她今天一回来就洗了澡换了衣服,然后对镜子试了四支口红。

身体的每一寸都被洗过,然后喷了新的香水,穿了新的衣服。

她不带任何上班的痕迹出门。

她带着另一个身体出门。

他回到客厅。坐在沙发上,她刚才坐过的位置。沙发垫上还有一点点温度。

他闭上眼睛。

脑海里浮现出她走进铂尔曼旋转门的样子。

旋转门把外面的光线切成一条一条。

她穿过大堂,高跟鞋敲在大理石地面上。

她没有去前台,直接走向电梯间。

她按了十三楼。

电梯门开,她走进去,转身,面对镜子。

她看着镜子里的自己,浆果色的嘴唇,刚洗过的头发,深灰色针织衫贴着身体的每一个弧度。

然后电梯门关上了。

数字从一跳到十三。

她走出电梯。

走廊铺着深灰色地毯。

1306的房门在她面前。

她拿出房卡,插进卡槽。

绿灯亮了。

门开了。

她走进去,消失在门后面。

他睁开眼。

客厅还是客厅。

茶几,电视,母亲喝水的杯子。

他站起来。

走到玄关。

鞋柜上托盘空着。

她的钥匙不在墙上。

她带走了。

他站在那里。

门外面是她正在走向的世界。

门里面是他一个人。

他站了一会儿。
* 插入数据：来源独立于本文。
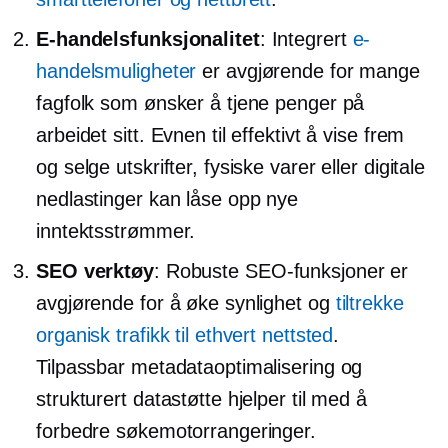
E-handelsfunksjonalitet
: Integrert
e-
handelsmuligheter
er avgjørende for mange
fagfolk som ønsker å tjene penger på
arbeidet sitt. Evnen til effektivt å vise frem
og selge utskrifter, fysiske varer eller digitale
nedlastinger kan låse opp nye
inntektsstrømmer.
SEO verktøy
: Robuste SEO-funksjoner er
avgjørende for å øke synlighet og
tiltrekke
organisk trafikk til ethvert nettsted
.
Tilpassbar metadataoptimalisering og
strukturert datastøtte hjelper til med å
forbedre søkemotorrangeringer.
然后走回自己房间。

又过了两周。

又是一个周四。

林屿在小区门口碰见韩老师。

韩老师是艺术中心的钢琴老师,和母亲同事了十几年。

她走路的时候背很直,弹了几十年钢琴,她说过年轻的时候老师会用尺子打她的背。

她拎着一袋水果,透明的塑料袋能看到里面几个火龙果和一小袋樱桃。

你妈最近忙吗,她说。

语气很随意。

但林屿注意到她说这句话的时候,眼睛往小区外面的方向瞥了一眼。

铂尔曼酒店在那个方向。

出小区右转,过两个红绿灯,再左转,上高架,下高架就到了。

二十分钟车程。

挺忙的。课多。是,她班多。韩老师笑了一下,然后挥了挥手,拎着水果走了。林屿看着她的背影。

他想起来韩老师不是第一个问这句话的人。

上次楼下王阿姨也问过,你妈最近是不是很忙啊,搬过来之后都没怎么见着了。

门岗贺成也问过,但那不是问,是明知故问。

贺成每天都在窗口里看着许清禾出门和回家。

他知道她哪天出去,几点回来,周四晚上她不在家。

许清禾的课表在艺术中心是公开的。

她哪天有课哪天休息,知道的人比林屿想象的多。

那些问她最近忙吗的人,也许不是在关心她的工作量。

他们是在确认,她今天是不是又不在家。

他们知道了一些他不知道的东西,或者他们知道了他知道但不愿意承认的东西。

她的秘密不是秘密。

它是一扇半掩的门。

很多人都知道门后面是什么。

只有她自己不知道门没有关严。

林屿回到房间,在书桌前坐下。

面前是《罪与罚》。

两张卡夹在第四十二页。

1208和1306。

他打开手机,地图,搜索铂尔曼酒店。

距离二十分钟。

评价四颗星。

往下翻,设施,游泳池,健身房,中餐厅,西餐厅,宴会厅,停车场。

图片,大堂的水晶灯,旋转门,标准间白色的床单被折成三角形。

他没有选择路线,只是看。

然后关了手机。

周四。

铂尔曼。

1306。

那些数字不再只是数字。

它们开始拼出一个形状,一张时间表,一份行程单,一个他母亲在过着的他完全看不见的另一种生活。

这一切是她的不小心吗。

那些从口袋滑出来的卡,忘了收的日常碎片,还是她的生活太大了,大到她自己都管不过来了。

还是她的生活在告诉他什么,不是用嘴说,是用掉的碎片。

窗外的路灯亮了。天快黑了。又是一个周四。